Le regole di casa-Facebook

Sono convinto assertore della libertà di espressione del pensiero e da sempre fautore dell’abolizione dei reati di opinione, ma non sono certo che la cancellazione (o il semplice oscuramento) di alcuni profili da parte di (?) Facebook sia una vera e propria forma di censura. Potrebbe essere molto di più e molto peggio.

Certo, non è piacevole sapere che qualcuno (chi, poi?) si erge a giudice della correttezza dei giudizi espressi, arbiter incontrollato del bene e del male. Il fatto, poi, che questo qualcuno sia un privato rende la questione ancora più sgradevole. E, tuttavia, se ci fermiamo a pensare, scopriamo che, tradizionalmente, il vero nemico della libertà non è il (non identifi-cato, -cabile) controllore di Facebook, ma lo Stato.
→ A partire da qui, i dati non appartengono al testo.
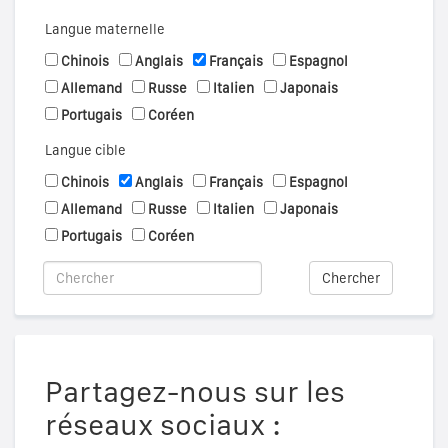
Langue maternelle
Chinois
Anglais
Français
Espagnol
Allemand
Russe
Italien
Japonais
Portugais
Coréen
Langue cible
Chinois
Anglais
Français
Espagnol
Allemand
Russe
Italien
Japonais
Portugais
Coréen
Chercher
Partagez-nous sur les
réseaux sociaux :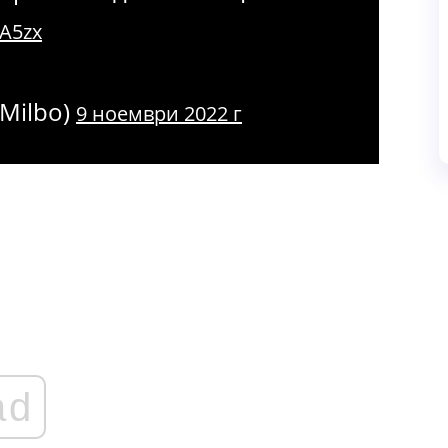
xA5zx
Milbo)
9 ноември 2022 г
ad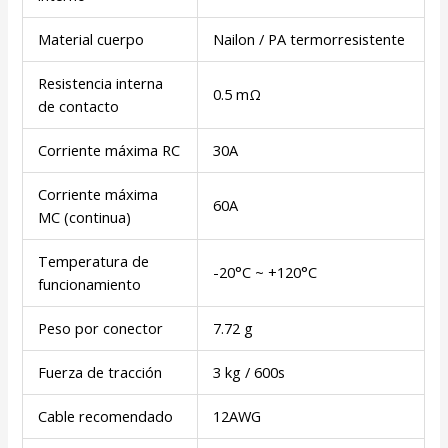
Material cuerpo
Nailon / PA termorresistente
Resistencia interna
0.5 mΩ
de contacto
Corriente máxima RC
30A
Corriente máxima
60A
MC (continua)
Temperatura de
-20°C ~ +120°C
funcionamiento
Peso por conector
7.72 g
Fuerza de tracción
3 kg / 600s
Cable recomendado
12AWG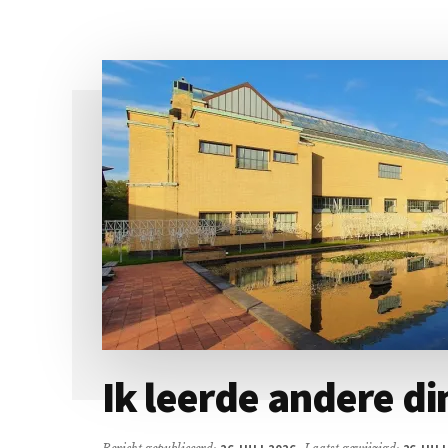
Ik leerde andere di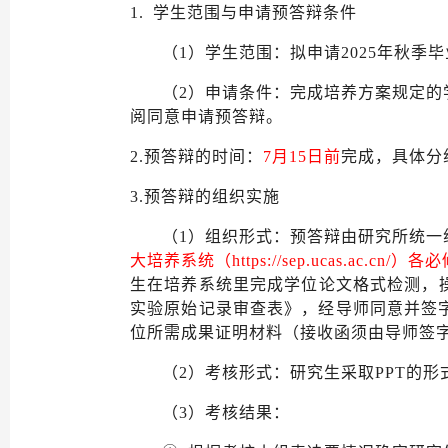
1.
学生范围与申请预答辩条件
（
1
）
学生范围：拟申请
202
5
年
秋
季毕
（
2
）
申请条件：完成培养方案规定的
阅同意申请预答辩。
2.
预答辩的时间
：
7
月
15
日前
完成，具体分
3.
预答辩的组织实施
（
1）组织形式：
预答辩由研究所统一
大培养系统（
https://sep.ucas.ac.
生在培养系统里完成学位论文格式检测，
实验原始记录审查表
》
，经导师同意并签
位所需成果证明材料（接收函须由导师签
（
2
）
考核形
式：研究生采取
PPT的形
（
3）
考核结果：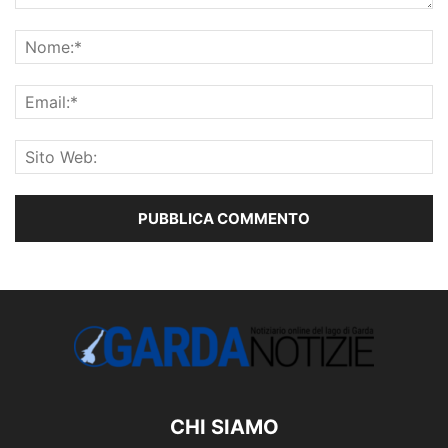
CHI SIAMO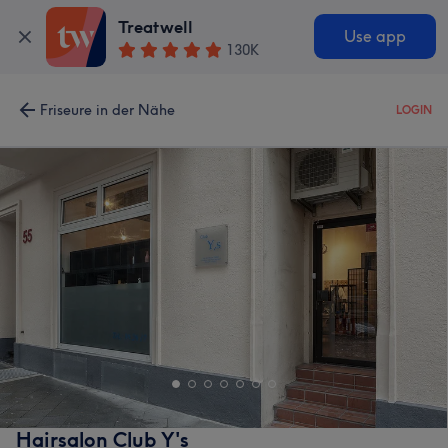
Treatwell
Use app
130K
Friseure in der Nähe
LOGIN
Hairsalon Club Y's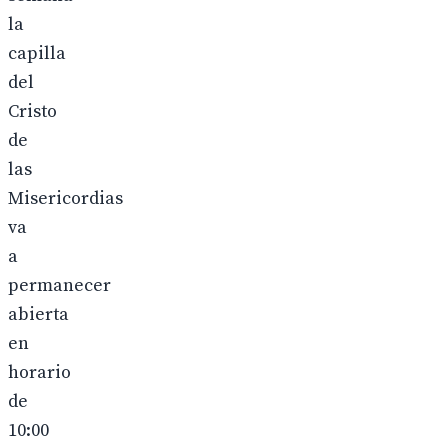
la
capilla
del
Cristo
de
las
Misericordias
va
a
permanecer
abierta
en
horario
de
10:00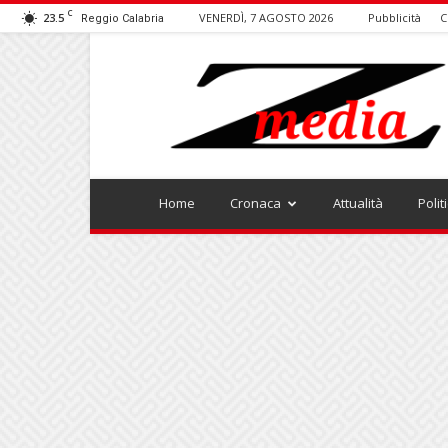
C
23.5
VENERDÌ, 7 AGOSTO 2026
Pubblicità
C
Reggio Calabria
ZMEDIA
Home
Cronaca
Attualità
Polit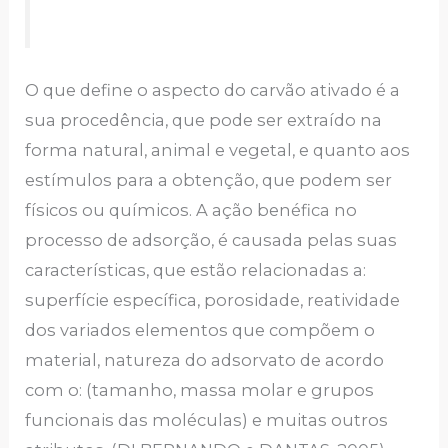
O que define o aspecto do carvão ativado é a
sua procedência, que pode ser extraído na
forma natural, animal e vegetal, e quanto aos
estímulos para a obtenção, que podem ser
físicos ou químicos. A ação benéfica no
processo de adsorção, é causada pelas suas
características, que estão relacionadas a:
superfície específica, porosidade, reatividade
dos variados elementos que compõem o
material, natureza do adsorvato de acordo
com o: (tamanho, massa molar e grupos
funcionais das moléculas) e muitas outros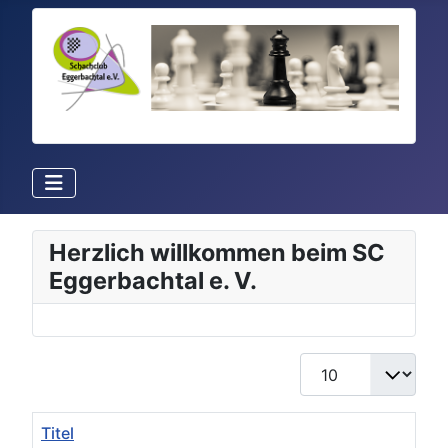
Herzlich willkommen beim SC
Eggerbachtal e. V.
Anzeige #
Titel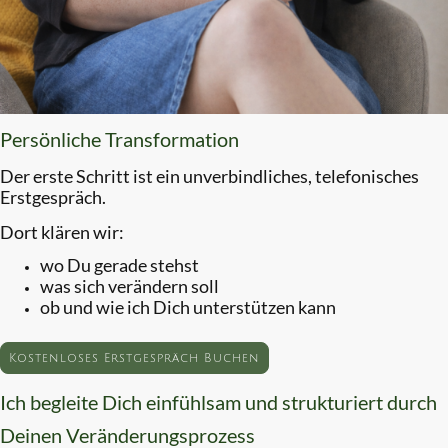
Persönliche Transformation
Der erste Schritt ist ein unverbindliches, telefonisches
Erstgespräch.
Dort klären wir:
wo Du gerade stehst
was sich verändern soll
ob und wie ich Dich unterstützen kann
Kostenloses Erstgespräch Buchen
Ich begleite Dich einfühlsam und strukturiert durch
Deinen Veränderungsprozess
Noi abbiamo sempre temuto l’indice pubblico, ontologicamente autoritario, non la policy di una società quotata in Borsa. I tempi, però, sono cambiati e, oggi, dimentichiamo che questa non è casa nostra. Le regole, qui, le fa il padrone di casa, al quale noi non versiamo neppure un centesimo per l’ospitalità ricevuta. La transizione del controllo dei diritti (e del loro progressivo svuotamento) ci impone, oggi, di ripensare anche giuridicamente le nostre rivendicazioni. Qui siamo ospiti: entrando, accettiamo tutto, compresa l’espulsione. È nel contratto.

La post-democrazia è anche questo: la volontaria e preventiva rinuncia ad alcuni diritti che si traduce in cessione di libertà ad un soggetto di cui non sappiamo nulla.

Forse, era meglio protestare contro la commissione paraecclesiale che ci oscurava le tette di Ornella Muti: quella era vincibile, almeno.